O Chico caiu em si com este "baile" que levou. Não um que o pusesse mais em baixo do que já estava. Dentre todos, a Carla "destoava" mais do que ele. Só que conseguia dar a volta à situação. Tinha-lhe dito o que ele precisava que alguém lhe dissesse, sem ficar com a sensação que alguém o estava a espezinhar como normalmente os outros faziam, ainda por cima de forma impiedosa. Agradeceu a frontalidade. Tinha de se acalmar. Ia custar, mas tinha de se acalmar. E mudar.

- Achas que deva dizer alguma coisa à Micas? - questionou.
- Não. Pelo menos para já. A Micas gosta de ti. Como todos aqui presentes. Mas neste momento está muito sentida contigo. Acho que deves é um pedido de desculpas à Vanessa, principalmente. Da Micas trato eu. Agora vê se não pensas no que não deves e relaxa. Daqui a uns anos ainda nos vamos rir disto tudo.

Um pouco mais longe, encostados nas bancas das merendas, Vanessa e Ildefonso discorriam sobre o acontecido. A miúda ainda enxugava algumas lágrimas, emocionada com o que se tinha passado. Carinhosamente, Ildefonso pegou-lhe no lenço de papel e limpou o resto.

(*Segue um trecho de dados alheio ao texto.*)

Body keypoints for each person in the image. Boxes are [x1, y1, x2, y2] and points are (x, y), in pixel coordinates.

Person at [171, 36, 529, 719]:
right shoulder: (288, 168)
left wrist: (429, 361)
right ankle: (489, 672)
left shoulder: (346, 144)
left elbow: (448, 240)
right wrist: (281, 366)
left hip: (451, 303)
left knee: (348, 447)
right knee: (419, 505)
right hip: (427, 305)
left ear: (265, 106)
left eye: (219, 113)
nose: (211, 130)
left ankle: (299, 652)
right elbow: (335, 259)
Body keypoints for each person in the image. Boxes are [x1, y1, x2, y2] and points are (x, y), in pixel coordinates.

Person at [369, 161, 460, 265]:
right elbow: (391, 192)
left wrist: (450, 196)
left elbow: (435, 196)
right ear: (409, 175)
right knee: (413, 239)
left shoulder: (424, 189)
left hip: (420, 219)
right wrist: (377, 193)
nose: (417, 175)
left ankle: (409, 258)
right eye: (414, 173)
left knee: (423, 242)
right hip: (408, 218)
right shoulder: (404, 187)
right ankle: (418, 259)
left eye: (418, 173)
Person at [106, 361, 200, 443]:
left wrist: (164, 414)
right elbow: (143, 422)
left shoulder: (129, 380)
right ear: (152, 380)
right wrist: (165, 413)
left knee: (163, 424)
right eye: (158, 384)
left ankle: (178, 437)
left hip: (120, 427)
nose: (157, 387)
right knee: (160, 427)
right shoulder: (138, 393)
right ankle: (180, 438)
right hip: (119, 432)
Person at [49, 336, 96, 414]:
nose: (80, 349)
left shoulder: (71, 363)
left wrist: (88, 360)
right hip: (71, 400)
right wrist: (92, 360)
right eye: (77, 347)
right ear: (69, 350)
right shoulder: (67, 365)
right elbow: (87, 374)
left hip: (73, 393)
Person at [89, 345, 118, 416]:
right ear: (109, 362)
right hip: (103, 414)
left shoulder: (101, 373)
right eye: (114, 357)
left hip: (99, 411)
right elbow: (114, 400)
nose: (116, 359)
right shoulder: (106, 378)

- Acho que estiveste um pouco mal há bocado. Podias ter-me defendido e não o fizeste. - queixou-se a Vanessa.
- Tentei interromper-te várias vezes e não mo permitiste. Mas não é isso que mais interessa. Tiveste toda a razão do mundo para dizer o que disseste. E eu fui parvo em ter pedido desculpas. Toda esta situação me está a deixar nervoso e acho que também estás a sentir o mesmo. Só quero que saibas que o Chico não é um gajo assim tão mau quanto o pintaste. É muito ingénuo mas tem um coração muito grande.
- Eu sei... quer dizer... pelo pouco que vou vendo, sei que ele não é má pessoa. Mas aquela boca deixou-me possessa. Mais do que as outras que me fizeram rir. Aquilo foi porco. Muito porco. Não estava à espera... por muito a jeito que pareça "lá fora".
- Ouve... um dia destes conto-te umas histórias acerca dele, que vão ficar só entre nós dois, mas vais chegar à conclusão que o rapaz é mais inocente do que mostra. São de partir a moca a rir. O miúdo, por vezes, não dá para mais e acredita, não é por mal. Mas tem outras que te irão deixar de boca aberta. Sabias que ele uma vez se atravessou numa rua para salvar uma miudinha de sete anos de morrer atropelada por um carro? Levou uma panada numa perna e teve de fazer gesso durante um mês. A miúda saiu ilesa e sem um arranhão. Ele só perguntava se ela estava bem, até ter chegado a ambulância para o levar ao hospital. O Chico é uma espécie de super herói trapalhão que só usa cuecas... - gracejou. - Olha... Queres voltar para o acampamento? Eu preferia continuar aqui mais um pouco a retomar o que nos interromperam...

Vanessa abraçou-o como que a dizer: “Daqui não saio e daqui ninguém me tira!”